And his mean green wealth-wasting machine.
Oct 3, 2011, Vol. 17, No. 03 • By STEVEN F. HAYWARD
The spectacular collapse of Solyndra has all of the trappings of an epic Washington scandal, with serial revelations of embarrassing and potentially improper White House machinations to secure a $535 million federal loan guarantee for a startup company with dubious prospects of success. The sudden bankruptcy of the Fremont, California, manufacturer of solar panels—after it was feted as a model creator of “green jobs” by President Obama and Vice President Biden—has already featured FBI raids, contentious congressional hearings, and demands for a special prosecutor to investigate. The plot thickened further last week when Solyndra’s two top executives, who made 20 trips to the White House while their loan application was under consideration, invoked the Fifth Amendment rather than answer questions from the House Energy and Commerce Committee.
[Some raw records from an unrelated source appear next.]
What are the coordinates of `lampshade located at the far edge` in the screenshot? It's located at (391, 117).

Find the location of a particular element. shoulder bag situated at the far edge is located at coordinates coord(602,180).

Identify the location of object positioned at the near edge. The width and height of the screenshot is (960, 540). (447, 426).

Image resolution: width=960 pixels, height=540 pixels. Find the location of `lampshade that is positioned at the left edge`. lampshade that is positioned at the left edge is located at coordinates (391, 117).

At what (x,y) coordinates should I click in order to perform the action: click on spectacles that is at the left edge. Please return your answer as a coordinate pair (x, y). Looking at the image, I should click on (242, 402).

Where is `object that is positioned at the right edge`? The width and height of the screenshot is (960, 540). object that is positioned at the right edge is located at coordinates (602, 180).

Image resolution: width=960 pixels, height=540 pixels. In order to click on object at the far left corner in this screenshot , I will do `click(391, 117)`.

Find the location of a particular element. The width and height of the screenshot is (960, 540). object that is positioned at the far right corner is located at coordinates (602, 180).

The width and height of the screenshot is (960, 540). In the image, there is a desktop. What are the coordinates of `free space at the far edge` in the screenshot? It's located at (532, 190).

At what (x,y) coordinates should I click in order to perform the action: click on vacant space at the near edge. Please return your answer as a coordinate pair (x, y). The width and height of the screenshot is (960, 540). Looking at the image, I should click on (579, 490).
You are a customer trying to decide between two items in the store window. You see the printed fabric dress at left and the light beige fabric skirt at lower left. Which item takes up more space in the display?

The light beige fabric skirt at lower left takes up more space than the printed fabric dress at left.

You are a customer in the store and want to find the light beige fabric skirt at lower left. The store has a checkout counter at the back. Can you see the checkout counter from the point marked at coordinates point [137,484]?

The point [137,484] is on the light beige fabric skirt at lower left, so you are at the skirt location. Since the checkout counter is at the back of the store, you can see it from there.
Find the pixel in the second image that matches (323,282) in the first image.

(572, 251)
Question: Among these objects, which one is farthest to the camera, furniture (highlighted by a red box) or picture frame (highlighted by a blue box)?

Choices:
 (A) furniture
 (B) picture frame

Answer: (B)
Hey, it looks creditworthy to me: Obama tours Solyndra, May 2010.
Even if the administration eventually escapes any finding of legal wrongdoing, Solyndra threatens to haunt the green energy campaign in much the same way that the collapse of Lincoln Savings became the emblem of the savings and loan industry’s recklessness in the 1980s. The Solyndra story includes Obama campaign donors and everybody’s favorite Wall Street whipping boy, Goldman Sachs, in the middle of the whole sorry mess. Yet it would be a mistake to mark the story down as merely another excrescence of crony capitalism. It is much worse.
The green energy lobby is probably hoping that Solyndra’s failure can be portrayed as an isolated case of illegal influence, lest it cast a shadow over the entire edifice of massive subsidies that green energy requires to survive. But Solyndra is merely the most spectacular of several recent green energy failures. And beyond the domain of green energy, the Solyndra fiasco is emblematic of the Obama administration’s economic philosophy, which harks back to the mid-20th-century hubris of state-planned enterprise. It is also fair to note that the origins of this fiasco predate the Obama administration, and illustrate the continuing incoherence and wishful thinking of U.S. energy policy.
Here’s what we know so far: Solyndra was founded in 2005 on the concept that lightweight, high-efficiency thin-film solar panels in a unique tubular design could compete effectively with traditional silicon-based flat panels. Thin-film solar is the energy equivalent of thin-thigh diets—dazzling results are always promised but seldom delivered. Still, the high price of silicon solar panels at the time, along with $78 million in initial capital from several investors, including the Walton family (of Walmart fame) and George Kaiser, an Oklahoma energy billionaire and subsequent donor to the 2008 Obama campaign, were enough to get the company up and running in 2006. At roughly the same time, Congress passed and President George W. Bush signed the Energy Policy Act of 2005, another in a long series of energy acts that essentially gave a little to “all of the above” on everyone’s wish list. One section of the law created a new loan guarantee program in the Department of Energy “to support innovative clean energy technologies that are typically unable to obtain conventional private financing due to high technology risks.” In other words, it was intended to back projects too unpromising for the marketplace.
Solyndra came knocking at the DOE’s loan office in December 2006 asking for a loan guarantee to enable it to build a brand new manufacturing facility in Fremont. (The loan amount requested in the initial application has been redacted from the publicly available documents.) This was only a few weeks after the DOE announced the program but before Congress had appropriated funds and before DOE had even begun the formal rule-making process for the program. DOE didn’t issue the final regulations until October 2007, so the due diligence process for Solyndra and every other applicant spilled over into 2008. DOE’s main interest with the loan program at that time was in pushing nuclear power technology and improvements to the electricity grid. So Solyndra’s application proceeded slowly. Meanwhile, Solyndra raised another $144 million in private capital during 2008.
In the closing days of the Bush administration in January 2009, the Department of Energy tried to get the Solyndra loan through the Office of Management and Budget’s review, but the OMB team found Solyndra’s application insufficient. OMB “remanded” the application back to DOE for further review and modification. As when the Supreme Court remands a case to lower courts for reconsideration, this step is usually tantamount to killing the application.